Friendships, like marriages, are dependent on avoiding the unforgivable.-John D. MacDonald
Love thy neighbor as thyself, but choose your neighborhood.-Louise Beal
I don't like to commit myself about heaven and hell - you see, I have friends in both places.-Mark Twain
Last month I lost my two very best friends, Milo [Matick] and Don [Fenton]. We had a lot in common, including the outdoors, good laughs, helping friends in need, and ethical personal and business behavior. I miss them much.
My so-called "fleet" career began in publishing in 1954 with McGraw Hill's Fleet Owner magazine. For seven years they instilled in me the value of good ethics, the power of excellent editorial content, and how vital a reading audience was.
In '61, after presenting the idea for Automotive Fleet to my management team (they turned it down), I moved ahead with the concept myself. But not without a bumpy road in the beginning.
My first real test appeared after I reported that the Pittsburgh Yellow Taxi company was suing Studebaker for selling shabby-quality cars. This was an accurate report. It so happens that I used my friend, Al Fitzpatrick, who was fleet director for Studebaker as counsel, before launching AF. He was most encouraging and an early major advertiser (that I needed badly).

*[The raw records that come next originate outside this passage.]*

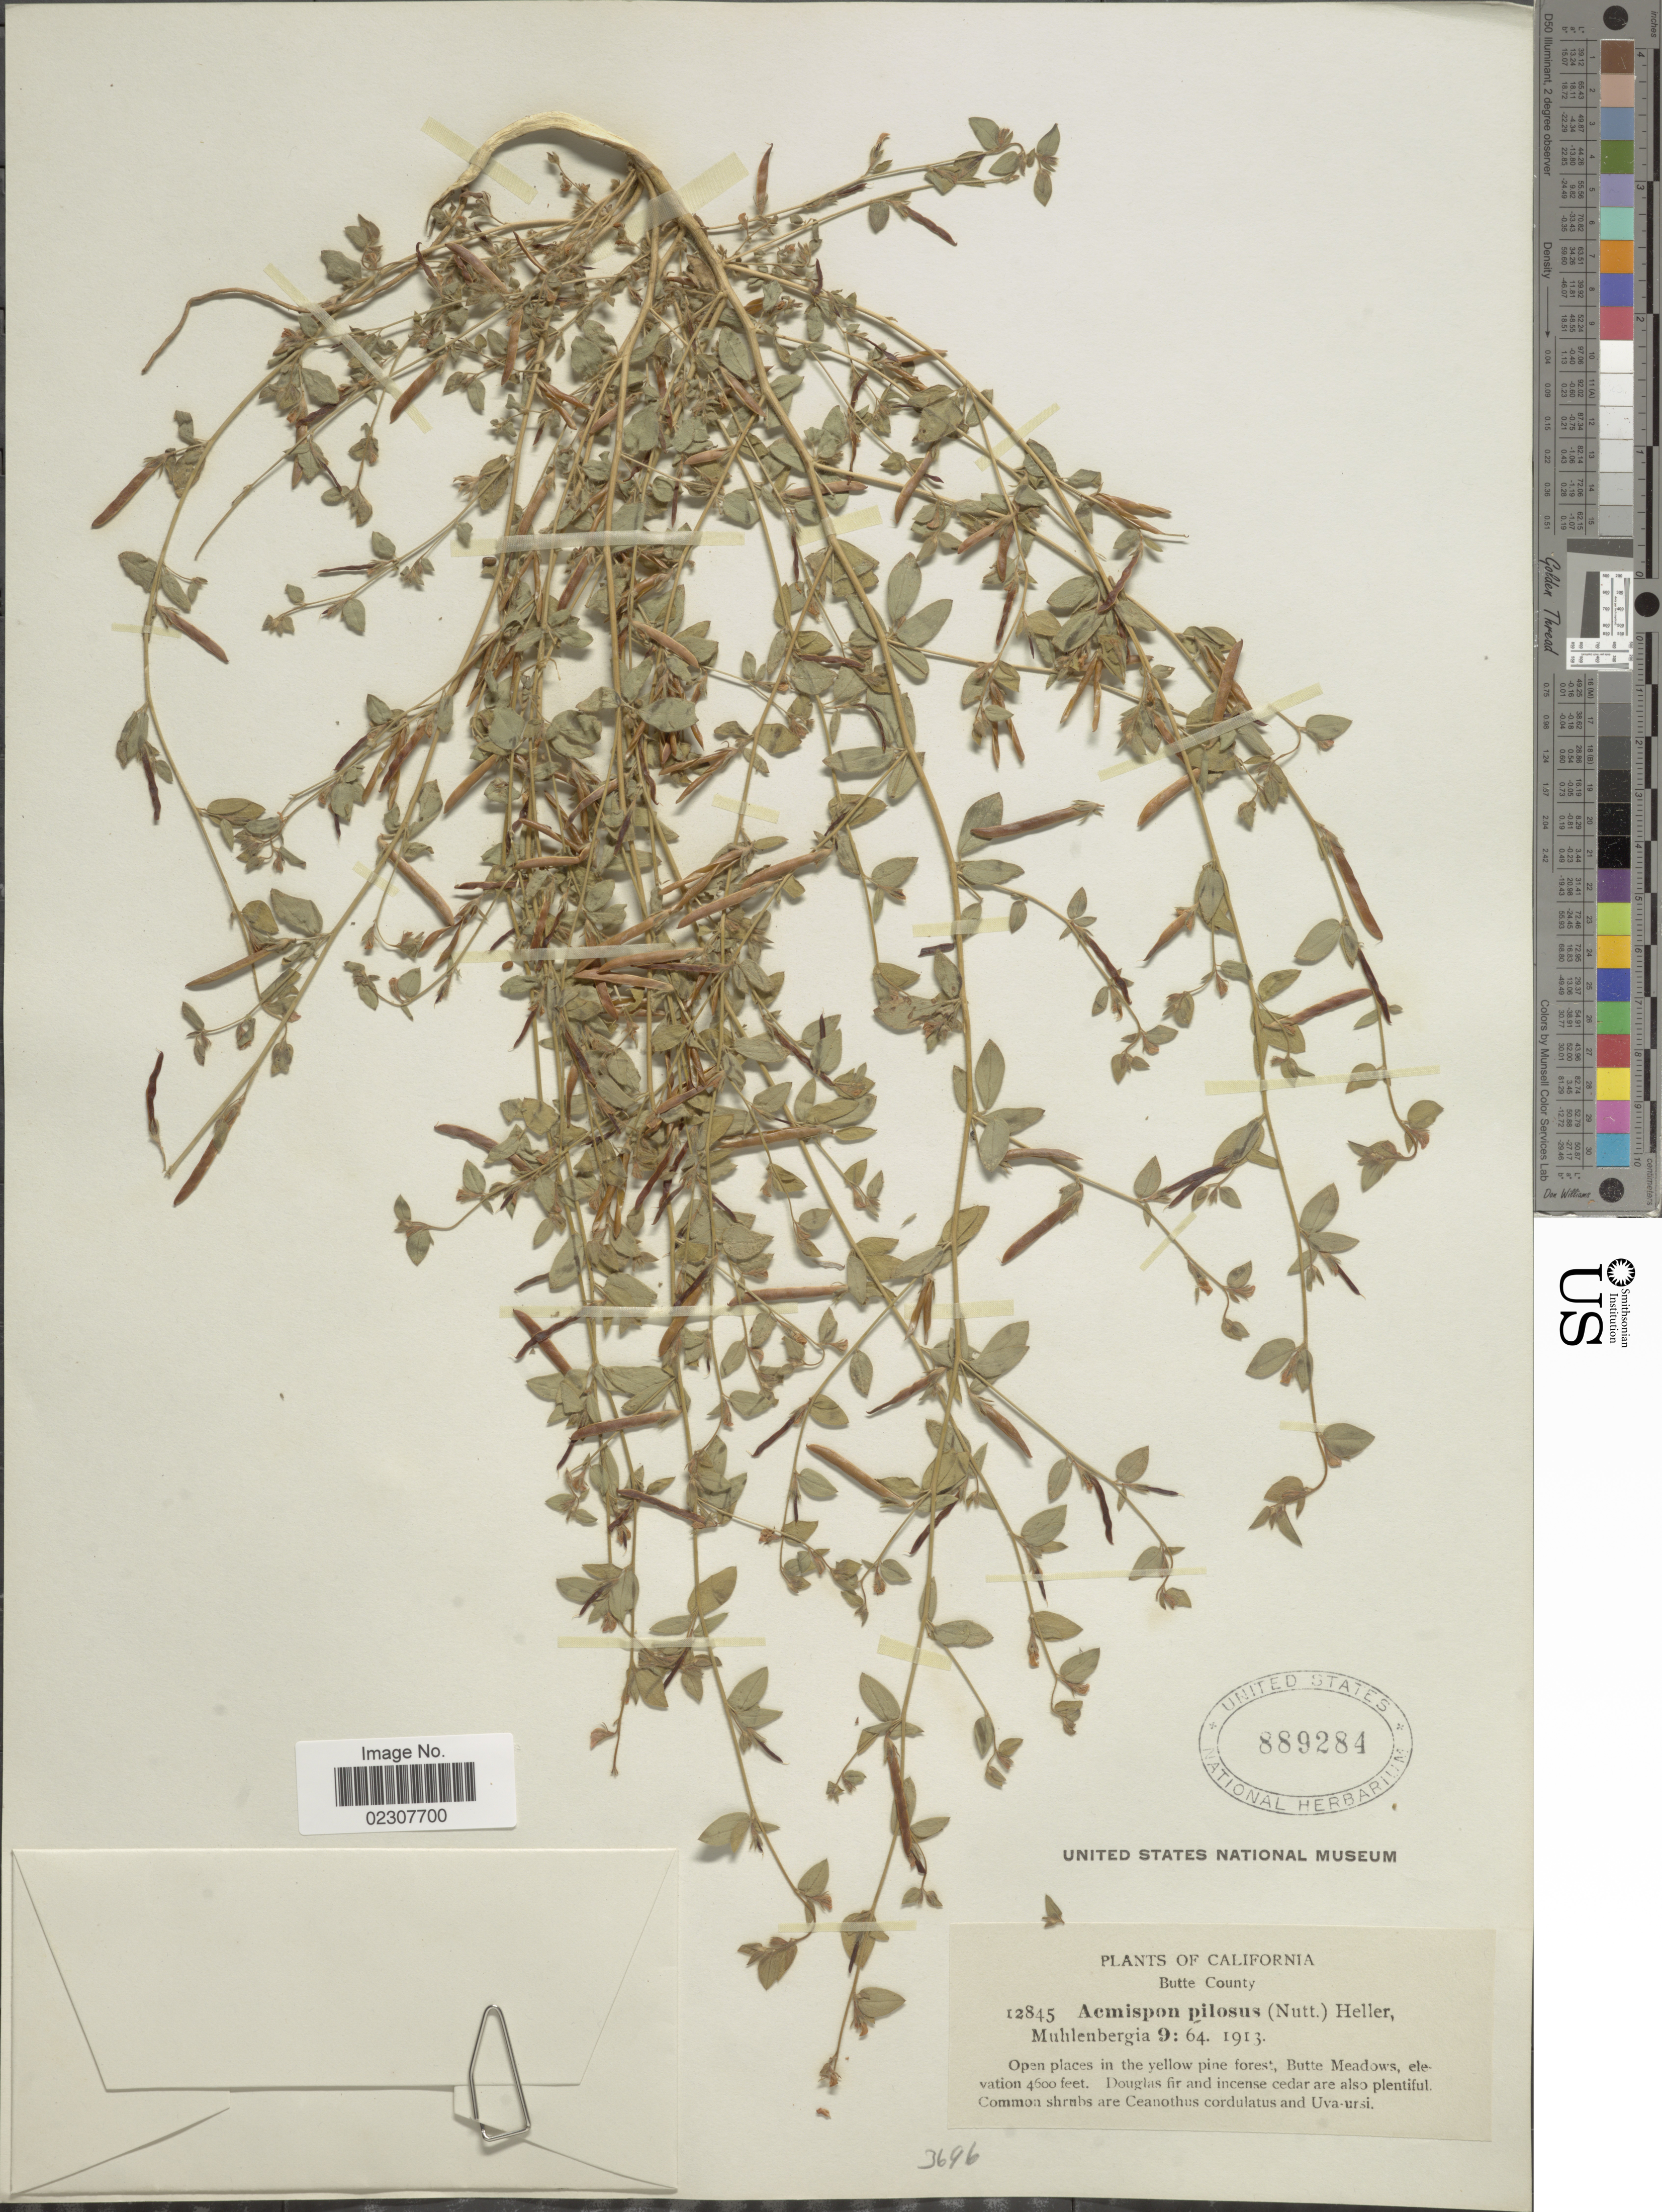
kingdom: Plantae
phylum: Tracheophyta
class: Magnoliopsida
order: Fabales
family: Fabaceae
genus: Acmispon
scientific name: Acmispon pilosus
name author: (Nutt.) A. Heller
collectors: A. A. Heller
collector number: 12845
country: United States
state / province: California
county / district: Butte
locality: Butte County, Open places in the yellow pine forest, Butte Meadows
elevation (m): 1402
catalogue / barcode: US 889284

Al was so upset with our Pittsburgh coverage that he cancelled all his ads and that hurt. After a couple of months he reinstated the program, but he couldn't convince me to change our mantra.
Years later a major leasing company was "disappointed" when we refused to carry a story they furnished that was completely "fluff' (totally admiring about the company but of no value to the reader). They refused to let us edit the story and add substance to make it acceptable. It turned out to be a crisis situation.
That lessor elected to cancel their ad program (an ad in each issue) for an entire year. About halfway through the year, we started carefully screening releases that their public relations folks furnished us and we also stopped sending the usual complimentary monthly copies to their many field and home office people. Somehow it created some screaming, I'm told, and the ad program was reinstated. We've gotten along very well since then, thank goodness. But, we wouldn't change our standards.
We regularly report, both in the magazine and our weekly e-News when major accounts switch suppliers. These can be fleet management moves or factory product changes. We're acutely aware that the "losers" do not like seeing these kinds of reports, but our responsibility is to accurately report this type of significant activity. Besides, our readers eat up this kind of information.
We are fortunate that we are in an industry that recognizes "fair" competition and where most suppliers keep repeating that whatever happens, "they will be competitive."
For some months now, many within our fleet community are awaiting the executive decisions that may cause major changes at companies such as Hewlett-Packard. McDonalds, and other commercial firms where detailed RFQs are making their mark.
For Automotive Fleet to ignore this news, when finalized, would be an injustice to our 21,000 readers. Unfortunately, if there are "losers" with these decisions, it will directly affect some of our very good industry friends. Everything about our reporting function isn't easy; but we don't intend to change our standards.